Rencontres Statistiques Lyonnaises

Multi-armed bandits, from the original theory to recent advances

par Vianney Perchet

Europe/Paris
Fokko du Cloux (Bât. Braconnier)

Fokko du Cloux

Bât. Braconnier

Description
In the first part of this talk, I will present the problem of sequential allocations called « multi-armed bandit ». Given several i.i.d. processes, the objective is to sample them sequentially (and thus get a sequence of random rewards) in order to maximize the expected cumulative reward. This framework simultaneously encompasses issues of estimation and optimization (the so-called « exploration vs exploitation » dilemma). A recent successful example of applications is the ad placement on web sites.  In the second part, I will focus on how to handle the real constraints of some practical exploration-exploitation problems, namely random clinical trials and repeated auctions.
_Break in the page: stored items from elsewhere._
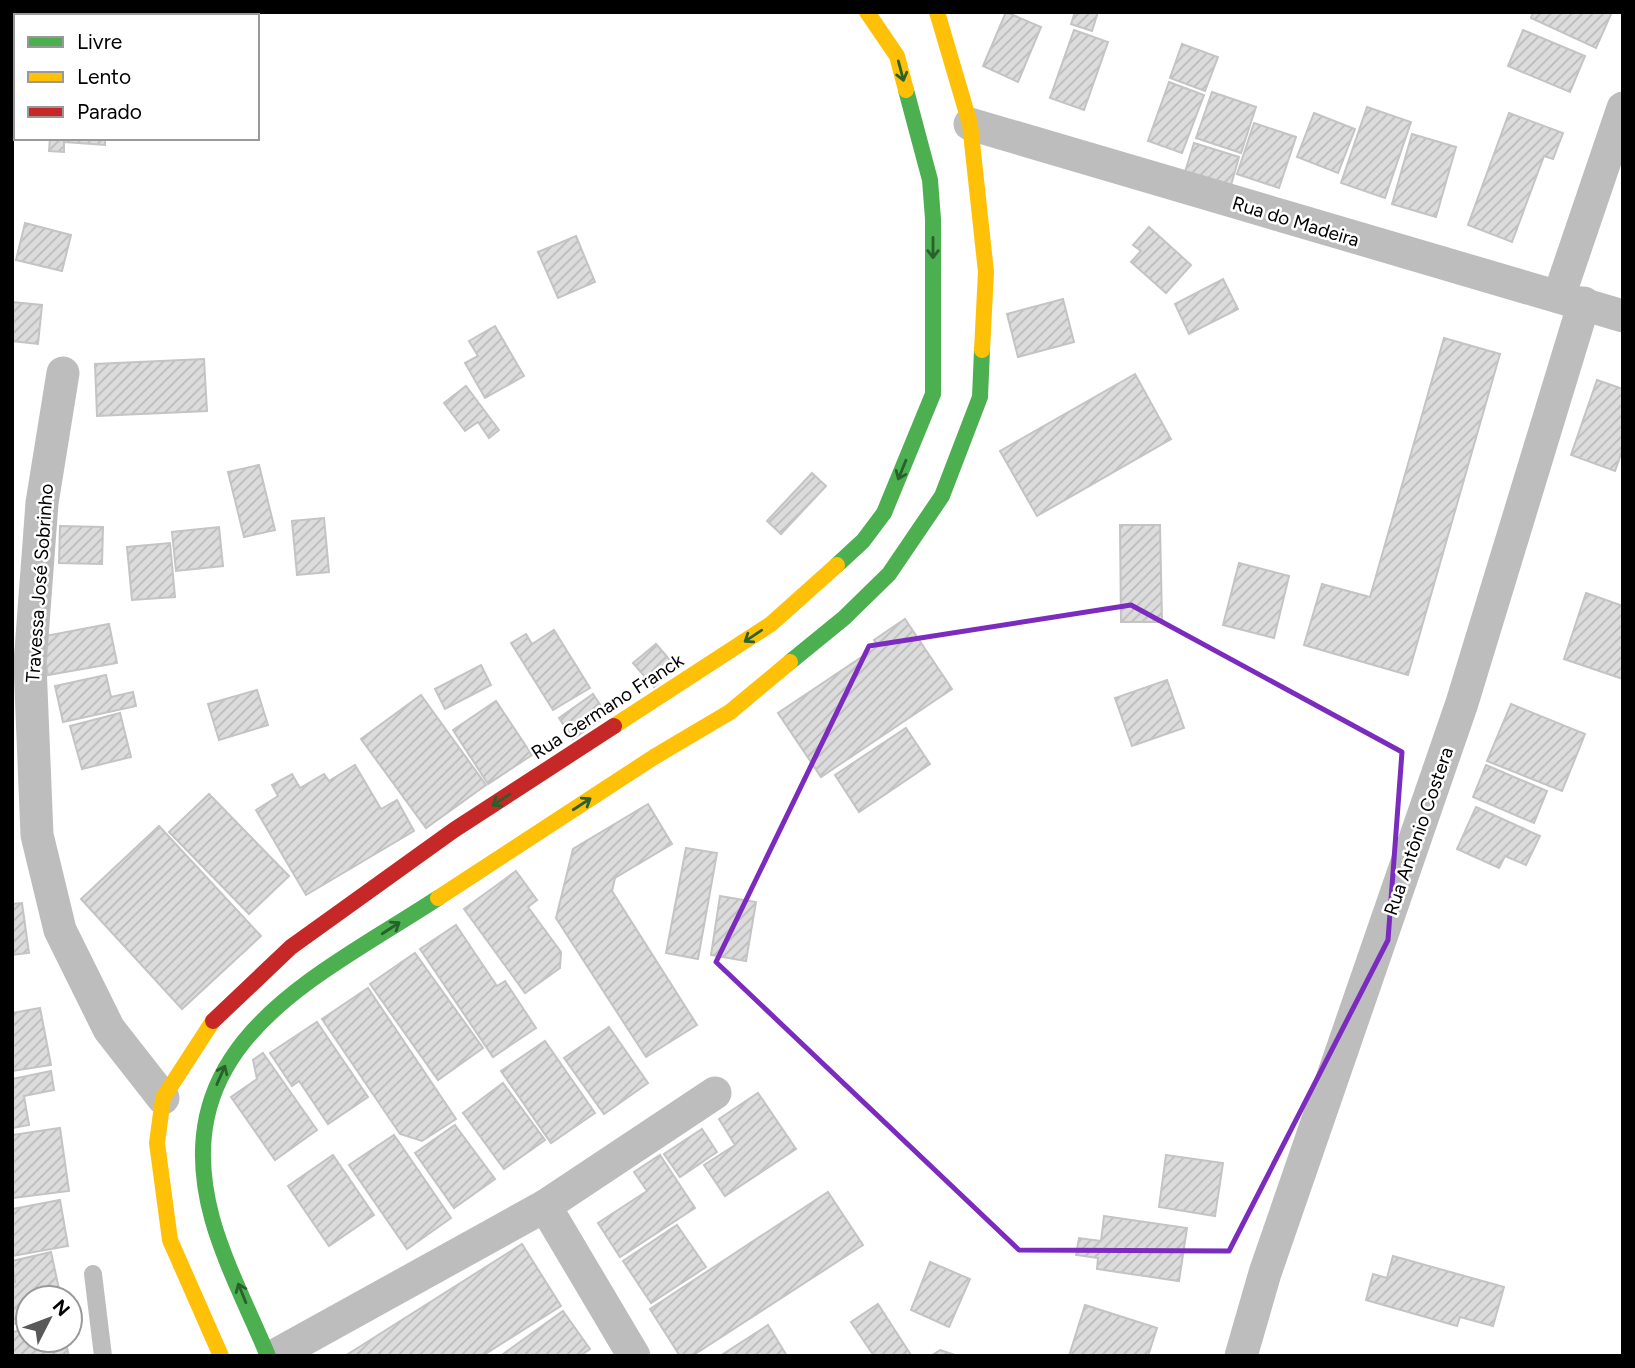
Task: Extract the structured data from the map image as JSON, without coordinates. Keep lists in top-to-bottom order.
{
  "streets": {
    "main road": ["Rua Germano Franck"],
    "street": ["Rua do Madeira", "Travessa José Sobrinho", "Rua Antônio Costera"]
  },
  "crossings": [
    ["Rua do Madeira", "Rua Antônio Costera"],
    ["Travessa José Sobrinho", "Rua Germano Franck"]
  ],
  "one_way": ["Rua Germano Franck"],
  "legend": ["Livre", "Lento", "Parado"],
  "north": "top right"
}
The first ones usually consist of a small number of phases (typically three or four). The first phase is a pilot study and treatment can be allocated at random. In the following phases, treatments are re-allocated depending on the result of the pilot study (and the subsequent phases). We will show how to theoretically choose the sizes of these phases and we shall look whether having more phases leads to significant improvements. In repeated auctions, the optimal strategy is more or less clear if the valuations of the goods sold are known. Unfortunately, this is not the case in most of internet induced problems. The objectives are to construct non-trivial bidding and learning strategies; the crucial difficulty being that the bidding space is continuous and reward functions typically non-continuous.